Facebook shares soared on Wednesday, October 30th, by 15 percent. Better than expected quarterly growth boosted the social media giant’s standing – but only temporarily. In an earnings call focused mostly on mobile ad revue, chief financial officer David Ebersman revealed that usage among younger teens has dropped, setting off a shaky market reaction.
While Facebook remains the king of social media, newer apps like Instagram, Vine, and Snap Chat have eroded Facebook’s hold on young teens. According to CFO Ebersman, while almost every teen has a Facebook account, only 25 percent of them use it on a regular basis. The daily engagement has rapidly dropped amongst the young teen audience within the last year.
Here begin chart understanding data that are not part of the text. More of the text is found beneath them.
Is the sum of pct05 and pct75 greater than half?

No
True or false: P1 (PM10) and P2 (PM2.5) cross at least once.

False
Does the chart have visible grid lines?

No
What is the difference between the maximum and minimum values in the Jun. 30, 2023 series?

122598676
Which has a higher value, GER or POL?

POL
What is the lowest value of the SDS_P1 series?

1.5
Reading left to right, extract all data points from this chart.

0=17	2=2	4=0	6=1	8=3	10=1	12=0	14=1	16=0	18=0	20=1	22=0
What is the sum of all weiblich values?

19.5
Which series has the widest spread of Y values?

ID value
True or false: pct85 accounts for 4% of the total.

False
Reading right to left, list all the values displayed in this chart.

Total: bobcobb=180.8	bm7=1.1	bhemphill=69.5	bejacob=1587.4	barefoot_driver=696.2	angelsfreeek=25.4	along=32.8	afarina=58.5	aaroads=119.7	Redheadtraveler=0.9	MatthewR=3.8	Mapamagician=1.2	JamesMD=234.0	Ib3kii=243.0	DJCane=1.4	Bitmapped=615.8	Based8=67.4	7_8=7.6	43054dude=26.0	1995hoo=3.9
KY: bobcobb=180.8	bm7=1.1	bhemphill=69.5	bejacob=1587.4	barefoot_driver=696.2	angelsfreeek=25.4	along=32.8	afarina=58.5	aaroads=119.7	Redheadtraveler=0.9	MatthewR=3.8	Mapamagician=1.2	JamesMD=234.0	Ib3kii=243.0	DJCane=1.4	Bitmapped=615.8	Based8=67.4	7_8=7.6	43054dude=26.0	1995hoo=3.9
After its 15 percent stock soar, Facebook shares were on much shakier ground, though the numbers stabilized by mid-Thursday afternoon. Some interesting bits from Facebook’s report include:
- Steady ad-to-stories ratio. Facebook has no immediate plans to change its advertising algorithm on the newsfeed, assuring investors that the ad-to-stories ratio will generally remain the same. Currently, approximately one ad per twenty stories is shown.
- Mobile is monetized. For a little over a year, there was much concern over how Facebook would monetize its growing mobile market. It seems that the concern has been answered, as mobile ads alone brought in $880 million in the third quarter.
- Revenue is up across the board. The report shows that Facebook has experienced a 60 percent increase in revenue, due mostly to its mobile business.
Still, despite the overwhelming good news, the fact that young teens are losing interest in Facebook has investors concerned. But just as CFO David Ebersman noted, the “trend” is considerably marked “of questionable statistical significance.” He even goes on to say that this is “awkward news” because it marred what would have otherwise been a healthy earnings report.
Despite the losses, Forbes asks an important question: does the drop actually matter? Facebook CFO Ebersman doesn’t seem too concerned about the drop and neither does Mark Zuckerberg, for that matter. Here, we have another case of a CFO having to tip-toe around shaky topics to avoid setting off negative media-hype that could create unwarranted damage.